Data records:
————

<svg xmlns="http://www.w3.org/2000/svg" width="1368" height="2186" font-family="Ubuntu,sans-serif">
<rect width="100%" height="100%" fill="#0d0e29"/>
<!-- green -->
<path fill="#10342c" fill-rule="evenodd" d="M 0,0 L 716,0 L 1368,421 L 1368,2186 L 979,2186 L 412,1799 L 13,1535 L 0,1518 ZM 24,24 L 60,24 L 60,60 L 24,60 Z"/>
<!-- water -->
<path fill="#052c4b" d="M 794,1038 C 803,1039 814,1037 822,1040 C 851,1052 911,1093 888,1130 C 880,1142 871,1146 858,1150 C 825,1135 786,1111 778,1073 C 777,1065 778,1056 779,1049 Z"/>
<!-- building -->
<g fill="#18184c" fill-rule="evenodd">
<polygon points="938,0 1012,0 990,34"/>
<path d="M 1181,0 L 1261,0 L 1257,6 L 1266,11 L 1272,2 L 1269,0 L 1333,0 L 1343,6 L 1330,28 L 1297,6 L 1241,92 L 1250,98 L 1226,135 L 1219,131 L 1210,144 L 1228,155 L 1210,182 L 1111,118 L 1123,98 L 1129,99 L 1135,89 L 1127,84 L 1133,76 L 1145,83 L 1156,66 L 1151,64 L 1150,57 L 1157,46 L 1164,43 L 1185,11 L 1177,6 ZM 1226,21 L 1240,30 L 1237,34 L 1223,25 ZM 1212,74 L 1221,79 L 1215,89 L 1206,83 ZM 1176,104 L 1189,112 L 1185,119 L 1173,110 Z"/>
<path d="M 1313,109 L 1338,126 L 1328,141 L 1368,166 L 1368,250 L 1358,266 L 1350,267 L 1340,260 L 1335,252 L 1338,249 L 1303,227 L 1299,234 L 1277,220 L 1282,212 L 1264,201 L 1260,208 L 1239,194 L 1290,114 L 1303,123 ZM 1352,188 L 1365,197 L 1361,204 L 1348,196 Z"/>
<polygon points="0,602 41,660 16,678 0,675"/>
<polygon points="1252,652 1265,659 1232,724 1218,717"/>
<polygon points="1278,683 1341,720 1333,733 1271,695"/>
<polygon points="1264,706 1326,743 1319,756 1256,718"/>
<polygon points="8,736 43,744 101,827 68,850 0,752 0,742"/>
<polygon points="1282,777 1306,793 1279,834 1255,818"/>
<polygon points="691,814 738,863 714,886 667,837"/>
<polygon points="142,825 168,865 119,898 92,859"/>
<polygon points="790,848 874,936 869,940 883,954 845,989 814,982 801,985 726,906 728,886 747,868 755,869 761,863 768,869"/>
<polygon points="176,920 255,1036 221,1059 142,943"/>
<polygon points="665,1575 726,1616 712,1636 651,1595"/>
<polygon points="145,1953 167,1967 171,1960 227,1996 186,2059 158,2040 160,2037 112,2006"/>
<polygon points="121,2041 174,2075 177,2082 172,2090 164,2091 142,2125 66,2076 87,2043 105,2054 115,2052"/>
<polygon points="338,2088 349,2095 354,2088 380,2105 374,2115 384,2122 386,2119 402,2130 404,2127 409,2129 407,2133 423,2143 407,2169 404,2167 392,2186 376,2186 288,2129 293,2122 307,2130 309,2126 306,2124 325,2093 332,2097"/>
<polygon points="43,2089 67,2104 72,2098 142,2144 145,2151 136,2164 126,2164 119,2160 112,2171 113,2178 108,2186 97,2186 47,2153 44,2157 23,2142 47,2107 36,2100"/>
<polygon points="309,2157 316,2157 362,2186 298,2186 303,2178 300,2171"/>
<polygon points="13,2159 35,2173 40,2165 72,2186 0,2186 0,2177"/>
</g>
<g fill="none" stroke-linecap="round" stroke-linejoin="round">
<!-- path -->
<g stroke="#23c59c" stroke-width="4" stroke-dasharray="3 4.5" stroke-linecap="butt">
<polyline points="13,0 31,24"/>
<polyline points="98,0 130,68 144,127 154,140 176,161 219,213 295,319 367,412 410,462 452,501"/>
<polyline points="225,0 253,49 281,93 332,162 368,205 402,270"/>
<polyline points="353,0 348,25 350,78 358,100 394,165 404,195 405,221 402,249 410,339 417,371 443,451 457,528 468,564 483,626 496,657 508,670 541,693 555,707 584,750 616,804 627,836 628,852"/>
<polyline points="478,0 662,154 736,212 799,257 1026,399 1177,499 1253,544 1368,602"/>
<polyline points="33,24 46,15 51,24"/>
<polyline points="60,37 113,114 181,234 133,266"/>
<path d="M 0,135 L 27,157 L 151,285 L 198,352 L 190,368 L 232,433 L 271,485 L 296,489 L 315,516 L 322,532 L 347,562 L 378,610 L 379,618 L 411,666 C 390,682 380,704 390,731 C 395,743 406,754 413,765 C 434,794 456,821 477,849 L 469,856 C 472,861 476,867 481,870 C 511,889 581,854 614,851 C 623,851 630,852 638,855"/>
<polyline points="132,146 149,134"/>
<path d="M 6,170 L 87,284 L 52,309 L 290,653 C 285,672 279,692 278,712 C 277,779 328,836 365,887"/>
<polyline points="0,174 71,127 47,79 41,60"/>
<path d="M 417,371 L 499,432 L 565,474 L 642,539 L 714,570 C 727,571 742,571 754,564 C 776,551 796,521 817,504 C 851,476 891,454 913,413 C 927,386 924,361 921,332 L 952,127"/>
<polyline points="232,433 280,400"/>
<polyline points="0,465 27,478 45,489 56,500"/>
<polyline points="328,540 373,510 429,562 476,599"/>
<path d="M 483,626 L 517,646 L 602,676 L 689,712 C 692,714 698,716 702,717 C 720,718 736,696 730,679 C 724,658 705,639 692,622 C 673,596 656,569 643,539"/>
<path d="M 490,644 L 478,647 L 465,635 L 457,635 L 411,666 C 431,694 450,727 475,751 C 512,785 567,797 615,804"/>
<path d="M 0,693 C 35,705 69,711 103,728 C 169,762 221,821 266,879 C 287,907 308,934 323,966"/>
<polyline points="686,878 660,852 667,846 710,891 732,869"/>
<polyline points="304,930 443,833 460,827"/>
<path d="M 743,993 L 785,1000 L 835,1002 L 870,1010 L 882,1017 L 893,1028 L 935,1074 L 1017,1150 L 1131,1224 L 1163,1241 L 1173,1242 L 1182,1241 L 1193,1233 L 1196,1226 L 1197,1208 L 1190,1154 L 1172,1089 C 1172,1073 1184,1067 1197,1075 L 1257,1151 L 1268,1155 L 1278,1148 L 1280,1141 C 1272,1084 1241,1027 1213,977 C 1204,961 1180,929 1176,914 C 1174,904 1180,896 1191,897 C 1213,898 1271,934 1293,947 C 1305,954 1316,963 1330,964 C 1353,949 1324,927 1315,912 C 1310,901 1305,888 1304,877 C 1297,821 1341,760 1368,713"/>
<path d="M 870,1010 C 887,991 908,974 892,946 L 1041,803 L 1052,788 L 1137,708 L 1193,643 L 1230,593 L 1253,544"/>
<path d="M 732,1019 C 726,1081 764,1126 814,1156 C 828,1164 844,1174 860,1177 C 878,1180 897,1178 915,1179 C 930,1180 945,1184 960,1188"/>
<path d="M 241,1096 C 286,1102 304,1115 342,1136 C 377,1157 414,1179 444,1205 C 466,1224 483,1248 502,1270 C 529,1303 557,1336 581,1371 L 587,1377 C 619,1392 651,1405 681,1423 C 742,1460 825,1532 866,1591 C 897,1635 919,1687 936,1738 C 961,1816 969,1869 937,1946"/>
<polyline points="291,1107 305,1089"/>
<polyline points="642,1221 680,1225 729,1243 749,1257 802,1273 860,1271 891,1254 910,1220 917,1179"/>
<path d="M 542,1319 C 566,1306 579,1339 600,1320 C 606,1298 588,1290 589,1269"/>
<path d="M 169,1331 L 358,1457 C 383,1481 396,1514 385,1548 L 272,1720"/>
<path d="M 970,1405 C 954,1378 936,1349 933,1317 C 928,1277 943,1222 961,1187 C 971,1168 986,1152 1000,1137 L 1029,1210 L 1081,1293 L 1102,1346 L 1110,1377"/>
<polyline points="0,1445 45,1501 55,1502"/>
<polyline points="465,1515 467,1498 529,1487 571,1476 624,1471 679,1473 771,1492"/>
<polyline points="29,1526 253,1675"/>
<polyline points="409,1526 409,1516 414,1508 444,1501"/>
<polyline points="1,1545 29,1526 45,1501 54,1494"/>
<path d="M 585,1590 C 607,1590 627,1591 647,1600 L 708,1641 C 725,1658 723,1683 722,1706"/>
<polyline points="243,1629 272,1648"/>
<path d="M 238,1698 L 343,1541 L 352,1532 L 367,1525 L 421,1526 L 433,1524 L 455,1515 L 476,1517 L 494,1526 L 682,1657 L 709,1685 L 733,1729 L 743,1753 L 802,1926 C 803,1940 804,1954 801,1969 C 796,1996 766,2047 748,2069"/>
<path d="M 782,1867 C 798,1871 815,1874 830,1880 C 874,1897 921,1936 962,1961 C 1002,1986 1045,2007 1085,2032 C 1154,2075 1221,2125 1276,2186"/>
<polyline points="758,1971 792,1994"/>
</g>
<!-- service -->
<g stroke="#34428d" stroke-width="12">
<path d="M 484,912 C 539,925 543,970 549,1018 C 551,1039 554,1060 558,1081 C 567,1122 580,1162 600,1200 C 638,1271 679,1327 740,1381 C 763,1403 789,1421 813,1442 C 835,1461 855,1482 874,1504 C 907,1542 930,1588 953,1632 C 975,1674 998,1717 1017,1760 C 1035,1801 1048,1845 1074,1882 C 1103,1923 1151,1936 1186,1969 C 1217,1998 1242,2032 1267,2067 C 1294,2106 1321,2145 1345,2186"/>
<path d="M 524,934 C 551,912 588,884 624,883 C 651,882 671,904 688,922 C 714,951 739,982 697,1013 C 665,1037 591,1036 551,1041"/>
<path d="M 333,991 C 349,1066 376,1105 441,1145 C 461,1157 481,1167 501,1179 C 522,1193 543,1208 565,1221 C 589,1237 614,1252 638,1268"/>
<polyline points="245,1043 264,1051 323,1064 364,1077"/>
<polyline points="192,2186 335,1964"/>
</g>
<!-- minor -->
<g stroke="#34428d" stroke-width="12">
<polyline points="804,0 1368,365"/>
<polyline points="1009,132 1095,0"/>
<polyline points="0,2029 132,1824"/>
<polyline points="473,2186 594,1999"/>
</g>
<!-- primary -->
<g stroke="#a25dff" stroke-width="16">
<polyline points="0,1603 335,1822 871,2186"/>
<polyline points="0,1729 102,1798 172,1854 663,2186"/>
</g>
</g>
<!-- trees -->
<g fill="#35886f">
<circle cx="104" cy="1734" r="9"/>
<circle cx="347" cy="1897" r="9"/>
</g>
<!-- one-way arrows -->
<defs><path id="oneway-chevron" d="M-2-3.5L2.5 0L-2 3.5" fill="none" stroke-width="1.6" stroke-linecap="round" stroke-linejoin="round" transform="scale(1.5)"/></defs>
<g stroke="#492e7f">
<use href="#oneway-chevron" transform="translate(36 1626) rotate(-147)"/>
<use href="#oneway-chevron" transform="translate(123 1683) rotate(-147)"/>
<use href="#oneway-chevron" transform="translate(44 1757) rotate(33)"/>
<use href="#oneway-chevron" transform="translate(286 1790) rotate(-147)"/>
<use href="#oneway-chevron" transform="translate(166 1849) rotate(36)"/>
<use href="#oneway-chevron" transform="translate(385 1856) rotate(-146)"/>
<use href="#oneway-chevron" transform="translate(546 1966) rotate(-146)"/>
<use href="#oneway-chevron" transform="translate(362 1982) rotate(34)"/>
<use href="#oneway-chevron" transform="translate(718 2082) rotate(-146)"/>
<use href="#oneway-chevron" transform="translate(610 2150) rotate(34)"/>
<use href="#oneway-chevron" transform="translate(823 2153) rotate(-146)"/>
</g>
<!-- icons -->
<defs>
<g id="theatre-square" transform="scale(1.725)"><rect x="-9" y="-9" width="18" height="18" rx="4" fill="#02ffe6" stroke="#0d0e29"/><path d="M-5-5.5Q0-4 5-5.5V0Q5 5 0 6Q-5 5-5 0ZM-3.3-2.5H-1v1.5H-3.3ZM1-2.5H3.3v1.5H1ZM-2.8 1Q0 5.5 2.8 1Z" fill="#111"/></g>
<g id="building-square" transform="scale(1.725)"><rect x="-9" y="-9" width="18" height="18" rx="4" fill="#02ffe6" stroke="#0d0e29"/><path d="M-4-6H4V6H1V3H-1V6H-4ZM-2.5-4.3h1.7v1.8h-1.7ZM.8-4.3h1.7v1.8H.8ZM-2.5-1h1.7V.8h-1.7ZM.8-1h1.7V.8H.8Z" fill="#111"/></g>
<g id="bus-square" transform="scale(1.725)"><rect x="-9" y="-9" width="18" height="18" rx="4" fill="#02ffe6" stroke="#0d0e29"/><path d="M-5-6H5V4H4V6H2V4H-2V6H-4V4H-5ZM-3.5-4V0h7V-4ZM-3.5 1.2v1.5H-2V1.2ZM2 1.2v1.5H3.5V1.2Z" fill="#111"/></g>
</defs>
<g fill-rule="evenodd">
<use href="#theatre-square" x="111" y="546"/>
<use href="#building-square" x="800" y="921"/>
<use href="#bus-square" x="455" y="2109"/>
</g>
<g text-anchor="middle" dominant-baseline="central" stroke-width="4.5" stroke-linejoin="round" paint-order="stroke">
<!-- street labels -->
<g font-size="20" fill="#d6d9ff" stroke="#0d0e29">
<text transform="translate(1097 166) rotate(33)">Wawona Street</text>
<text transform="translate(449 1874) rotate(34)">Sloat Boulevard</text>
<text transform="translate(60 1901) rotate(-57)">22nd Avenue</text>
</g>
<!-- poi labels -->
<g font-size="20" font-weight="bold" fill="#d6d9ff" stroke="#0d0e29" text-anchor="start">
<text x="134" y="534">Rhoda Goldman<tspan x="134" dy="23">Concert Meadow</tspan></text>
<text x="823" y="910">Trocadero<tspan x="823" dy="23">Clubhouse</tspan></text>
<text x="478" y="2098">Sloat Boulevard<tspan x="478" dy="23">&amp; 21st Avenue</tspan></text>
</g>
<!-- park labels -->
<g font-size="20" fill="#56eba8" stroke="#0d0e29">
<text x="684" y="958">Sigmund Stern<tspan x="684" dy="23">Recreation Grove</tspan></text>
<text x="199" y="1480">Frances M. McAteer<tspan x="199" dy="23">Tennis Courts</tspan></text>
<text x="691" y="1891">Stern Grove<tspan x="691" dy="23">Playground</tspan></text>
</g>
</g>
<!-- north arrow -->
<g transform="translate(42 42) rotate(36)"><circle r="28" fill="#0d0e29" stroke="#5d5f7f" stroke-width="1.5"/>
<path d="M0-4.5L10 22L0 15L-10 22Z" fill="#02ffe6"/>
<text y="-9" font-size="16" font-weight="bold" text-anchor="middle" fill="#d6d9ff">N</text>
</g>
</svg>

————

Description of the task:
Your answer should consist solely of the lines above from the line with "417,371 L 499,432" to the line with "0,693 C 35,705", both included, reproduced exactly.

Written solution:
<path d="M 417,371 L 499,432 L 565,474 L 642,539 L 714,570 C 727,571 742,571 754,564 C 776,551 796,521 817,504 C 851,476 891,454 913,413 C 927,386 924,361 921,332 L 952,127"/>
<polyline points="232,433 280,400"/>
<polyline points="0,465 27,478 45,489 56,500"/>
<polyline points="328,540 373,510 429,562 476,599"/>
<path d="M 483,626 L 517,646 L 602,676 L 689,712 C 692,714 698,716 702,717 C 720,718 736,696 730,679 C 724,658 705,639 692,622 C 673,596 656,569 643,539"/>
<path d="M 490,644 L 478,647 L 465,635 L 457,635 L 411,666 C 431,694 450,727 475,751 C 512,785 567,797 615,804"/>
<path d="M 0,693 C 35,705 69,711 103,728 C 169,762 221,821 266,879 C 287,907 308,934 323,966"/>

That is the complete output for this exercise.